### What this exercise asks
(1) In the artist's book description, shorten the paragraph beginning "This accordion fold book was created for" while keeping its main facts.
(2) Reproduce the artist's book description word for word, from "Edition: 17." up to and including "the street itself.".

### Provided text
************
Nanette Wylde
On Judgment: the book of bully, 2012
Oil-based wood relief on Somerset Black Velvet.
Insides: Oil-based wood relief on Somerset Velvet.
4.625" x 5.75" x .5" closed. 4.625" x 54" open/extended. May be read as a codex.
Edition: 17.
This accordion fold book was created for An Inventory of Al-Mutanabbi Street, a project of The Al-Mutanabbi Street Coalition, a global book arts' response to the car bombing of Al-Mutanabbi Street in Baghdad on March 5, 2007. The project is curated by Beau Beausoleil and Sarah Bodman.
Pondering the sources and causes of the destruction of Al-Mutanabbi Street and what this act really was about, at its essence, creates more questions for me than it does provide answers. Considering parallels and relationships is one way of thinking through the problem.
In designing the book I wanted aspects of the form to communicate aspects of the complexity of the content, that are not overtly stated in the text. I chose wood relief because I wanted the look of the pages to have a hand-printed aesthetic to reflect the long history of books, the printed word, and the the street itself.
************
### Recorded data
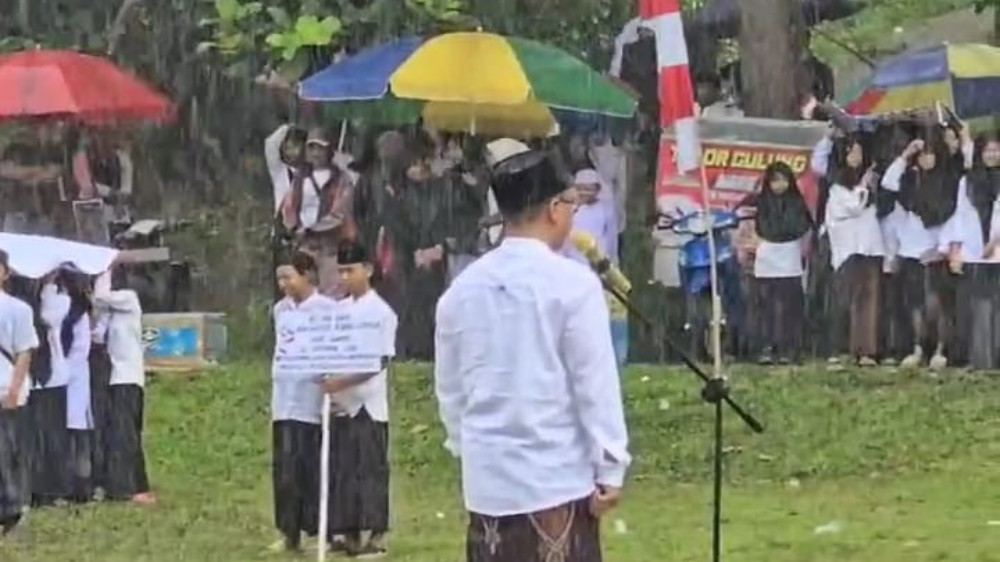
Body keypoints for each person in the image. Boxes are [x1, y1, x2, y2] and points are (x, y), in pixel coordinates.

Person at [434, 143, 631, 562]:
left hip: (488, 483)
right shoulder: (573, 285)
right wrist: (611, 463)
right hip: (555, 478)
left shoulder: (460, 291)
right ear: (555, 209)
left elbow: (450, 390)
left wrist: (465, 445)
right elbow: (594, 382)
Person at [321, 240, 398, 557]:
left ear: (366, 270)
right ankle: (347, 532)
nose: (344, 278)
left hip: (367, 403)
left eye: (349, 271)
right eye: (340, 272)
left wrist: (344, 380)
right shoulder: (338, 310)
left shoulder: (381, 312)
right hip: (341, 402)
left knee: (369, 469)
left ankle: (376, 534)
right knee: (343, 469)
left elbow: (379, 361)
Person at [881, 130, 962, 370]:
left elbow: (953, 216)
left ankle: (941, 349)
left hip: (937, 251)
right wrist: (906, 155)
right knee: (914, 303)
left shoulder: (947, 182)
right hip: (910, 251)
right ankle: (918, 347)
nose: (926, 160)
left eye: (930, 155)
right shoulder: (909, 182)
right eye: (922, 155)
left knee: (937, 303)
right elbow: (888, 182)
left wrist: (943, 248)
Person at [269, 251, 333, 552]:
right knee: (284, 470)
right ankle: (288, 530)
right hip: (284, 398)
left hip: (311, 400)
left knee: (309, 468)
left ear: (306, 275)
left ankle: (316, 528)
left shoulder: (326, 310)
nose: (283, 284)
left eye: (288, 277)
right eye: (280, 278)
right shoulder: (281, 310)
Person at [91, 268, 154, 504]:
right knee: (117, 434)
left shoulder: (129, 299)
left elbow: (100, 297)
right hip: (115, 378)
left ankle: (132, 487)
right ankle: (122, 484)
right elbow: (96, 333)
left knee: (127, 434)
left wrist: (103, 268)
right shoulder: (111, 313)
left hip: (129, 377)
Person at [824, 136, 885, 366]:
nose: (856, 158)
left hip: (870, 247)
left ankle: (867, 350)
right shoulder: (837, 186)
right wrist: (863, 186)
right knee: (846, 301)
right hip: (848, 251)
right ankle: (839, 349)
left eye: (859, 153)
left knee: (869, 302)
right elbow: (852, 207)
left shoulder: (869, 184)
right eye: (852, 153)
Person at [941, 134, 1000, 369]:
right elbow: (960, 215)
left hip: (996, 251)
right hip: (975, 252)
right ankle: (981, 361)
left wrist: (994, 241)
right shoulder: (968, 182)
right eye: (988, 150)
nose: (992, 154)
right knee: (979, 308)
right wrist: (954, 249)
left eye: (996, 150)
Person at [748, 162, 813, 365]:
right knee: (766, 306)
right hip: (767, 255)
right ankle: (766, 347)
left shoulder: (796, 202)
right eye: (775, 181)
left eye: (783, 180)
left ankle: (789, 348)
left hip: (790, 256)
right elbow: (763, 227)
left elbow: (800, 225)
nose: (779, 185)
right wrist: (777, 233)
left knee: (790, 306)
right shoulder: (763, 202)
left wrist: (783, 232)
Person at [280, 127, 357, 297]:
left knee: (332, 297)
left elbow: (340, 213)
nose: (315, 152)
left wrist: (313, 229)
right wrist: (293, 228)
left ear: (329, 150)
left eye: (320, 147)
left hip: (331, 247)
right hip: (304, 247)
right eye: (311, 147)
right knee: (302, 294)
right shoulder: (299, 178)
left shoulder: (342, 179)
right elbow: (289, 207)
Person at [564, 168, 629, 367]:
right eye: (580, 189)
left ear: (597, 189)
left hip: (597, 267)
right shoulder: (569, 211)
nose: (584, 193)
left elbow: (610, 241)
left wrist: (609, 267)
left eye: (589, 189)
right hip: (570, 269)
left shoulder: (605, 210)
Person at [0, 250, 39, 536]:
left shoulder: (17, 309)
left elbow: (24, 351)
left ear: (5, 273)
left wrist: (14, 389)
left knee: (7, 452)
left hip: (5, 388)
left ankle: (14, 510)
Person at [29, 277, 72, 506]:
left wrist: (48, 284)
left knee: (53, 437)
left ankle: (54, 489)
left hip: (52, 377)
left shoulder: (59, 299)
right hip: (29, 381)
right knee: (34, 438)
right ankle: (36, 488)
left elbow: (49, 317)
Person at [60, 272, 94, 503]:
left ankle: (78, 485)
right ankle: (81, 484)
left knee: (72, 433)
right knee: (77, 431)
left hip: (70, 374)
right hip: (74, 374)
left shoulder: (71, 314)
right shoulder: (80, 315)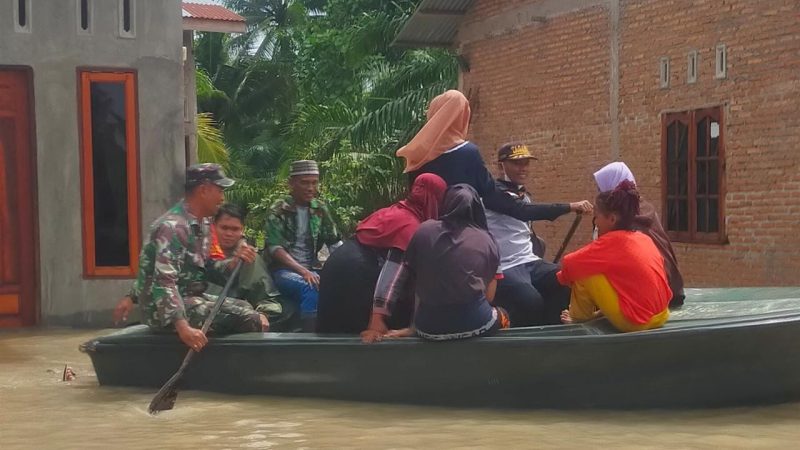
************
### Results by task
(1) The accordion fold book was made for An Inventory of Al-Mutanabbi Street. That project, run by The Al-Mutanabbi Street Coalition and curated by Beau Beausoleil and Sarah Bodman, is a global book arts response to the March 5, 2007 car bombing of Al-Mutanabbi Street in Baghdad.

(2)
Edition: 17.
This accordion fold book was created for An Inventory of Al-Mutanabbi Street, a project of The Al-Mutanabbi Street Coalition, a global book arts' response to the car bombing of Al-Mutanabbi Street in Baghdad on March 5, 2007. The project is curated by Beau Beausoleil and Sarah Bodman.
Pondering the sources and causes of the destruction of Al-Mutanabbi Street and what this act really was about, at its essence, creates more questions for me than it does provide answers. Considering parallels and relationships is one way of thinking through the problem.
In designing the book I wanted aspects of the form to communicate aspects of the complexity of the content, that are not overtly stated in the text. I chose wood relief because I wanted the look of the pages to have a hand-printed aesthetic to reflect the long history of books, the printed word, and the the street itself.